#### [Consigne]
Recopiez le récit sur la débâcle allemande entre « Ils ont deux » et « camoufler sa bicyclette. » inclus, en remplaçant « habitants » par « villageois ».

#### [Extrait du texte]
________________________________________
• Débacle Allemande St-SYMPHORIEN-de-LAY : LES VELOS CREVES

     
     

     

    Débâcle Allemande : Saint-Symphorien-de-Lay : les vélos crevés

     

    Lundi 21 août 1944 :

    La libération approche ? les allemands quittent Roanne et se dirigent vers Lyon.

    Le matin à 10 h, messe des funérailles de Raymond Roberton et André Vacheron (assassinés tout les deux dans la malheureuse attaque de Neaux), l’assistance déborde sur le parvis de l’église. A la sortie quelqu’un me signale qu’une colonne allemande monte de Roanne, les premiers éléments seraient à Neaux ; les maquisards venus pour assister à l’inhumation de Roberton, sont près du cimetière de Saint-Symphorien. Je me place sur la route n° 7 entre la route de la Tête-Noire et celle du cimetière, pendant que passe le cortège funéraire. Arrivé au cimetière, à la vue des maquisards, certains prennent peur et rentrent précipite ment chez eux.

     

    L’après-midi : vers 16 h, les premiers éléments d’une colonne à pied, comprenant deux ou trois automobile légères, un train d’équipage hippomobiles, quelques soldats munis de bicyclettes commencent à se répandre dans le bourg de Saint-Symphorien.

     

    Ils ont deux objectifs : boire et, pour ceux qui sont à pied découvrir une bicyclette chez les habitants du bourg. Chacun s’ingénie à camoufler sa bicyclette.

    Vers 18 h, deux jeunes gens, imaginent de semer des clous sur la route n°7, depuis le carrefour de la route de Régny jusqu’à la « maison des casernes ».

    Inutile de décrire les résultats, un grand nombre de pneus sont percés.

     

    Vers 20 h, les Allemands réagissent, ils font appeler M. Bal et le somment de désigner 20 otages, de fournir 25 bicyclettes et de faire préparer 25 repas. Il lui donne 20 minutes de délai, sinon tous les hommes de 18 à 35 ans seront pris et le village saccagé et pillé.
________________________________________
#### [Données enregistrées]
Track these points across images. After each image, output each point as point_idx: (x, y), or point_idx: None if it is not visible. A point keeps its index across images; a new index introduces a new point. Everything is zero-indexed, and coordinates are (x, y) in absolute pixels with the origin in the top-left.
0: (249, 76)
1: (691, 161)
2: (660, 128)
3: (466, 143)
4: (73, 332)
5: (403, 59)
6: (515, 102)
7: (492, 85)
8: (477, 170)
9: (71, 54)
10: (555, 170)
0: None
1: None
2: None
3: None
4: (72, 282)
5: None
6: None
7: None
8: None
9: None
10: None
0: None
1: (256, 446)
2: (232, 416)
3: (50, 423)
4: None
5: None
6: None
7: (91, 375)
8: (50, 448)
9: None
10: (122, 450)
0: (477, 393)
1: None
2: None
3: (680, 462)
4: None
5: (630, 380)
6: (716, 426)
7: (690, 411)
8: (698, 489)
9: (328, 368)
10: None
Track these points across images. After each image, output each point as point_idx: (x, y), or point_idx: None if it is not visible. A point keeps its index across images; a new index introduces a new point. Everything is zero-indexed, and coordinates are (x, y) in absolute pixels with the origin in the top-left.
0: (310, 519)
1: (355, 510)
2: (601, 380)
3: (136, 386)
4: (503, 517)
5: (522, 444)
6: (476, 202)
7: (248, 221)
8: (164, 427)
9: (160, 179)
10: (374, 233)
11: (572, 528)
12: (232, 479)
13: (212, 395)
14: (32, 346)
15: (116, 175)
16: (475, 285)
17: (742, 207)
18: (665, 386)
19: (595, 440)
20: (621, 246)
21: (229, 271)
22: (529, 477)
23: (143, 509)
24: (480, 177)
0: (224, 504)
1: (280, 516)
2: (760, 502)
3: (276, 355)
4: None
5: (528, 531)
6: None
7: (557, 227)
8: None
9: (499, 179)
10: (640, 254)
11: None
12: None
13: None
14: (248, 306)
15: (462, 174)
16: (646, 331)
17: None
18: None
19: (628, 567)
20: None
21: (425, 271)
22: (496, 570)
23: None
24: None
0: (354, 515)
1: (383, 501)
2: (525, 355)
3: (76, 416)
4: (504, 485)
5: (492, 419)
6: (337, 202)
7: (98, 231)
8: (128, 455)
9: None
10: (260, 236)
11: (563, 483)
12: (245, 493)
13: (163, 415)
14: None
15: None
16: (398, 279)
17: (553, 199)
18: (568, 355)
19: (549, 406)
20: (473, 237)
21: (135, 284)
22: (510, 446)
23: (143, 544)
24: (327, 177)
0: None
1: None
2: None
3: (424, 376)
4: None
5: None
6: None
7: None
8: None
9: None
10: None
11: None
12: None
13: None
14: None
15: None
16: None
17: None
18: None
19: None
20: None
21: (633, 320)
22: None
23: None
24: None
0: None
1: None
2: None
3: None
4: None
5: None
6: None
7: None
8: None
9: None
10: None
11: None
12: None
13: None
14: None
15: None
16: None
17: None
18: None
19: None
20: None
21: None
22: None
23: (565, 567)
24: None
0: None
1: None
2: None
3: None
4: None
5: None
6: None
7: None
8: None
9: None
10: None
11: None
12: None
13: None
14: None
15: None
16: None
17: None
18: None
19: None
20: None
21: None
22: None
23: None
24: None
________________________________________
#### [Corrigé]
Ils ont deux objectifs : boire et, pour ceux qui sont à pied découvrir une bicyclette chez les villageois du bourg. Chacun s’ingénie à camoufler sa bicyclette.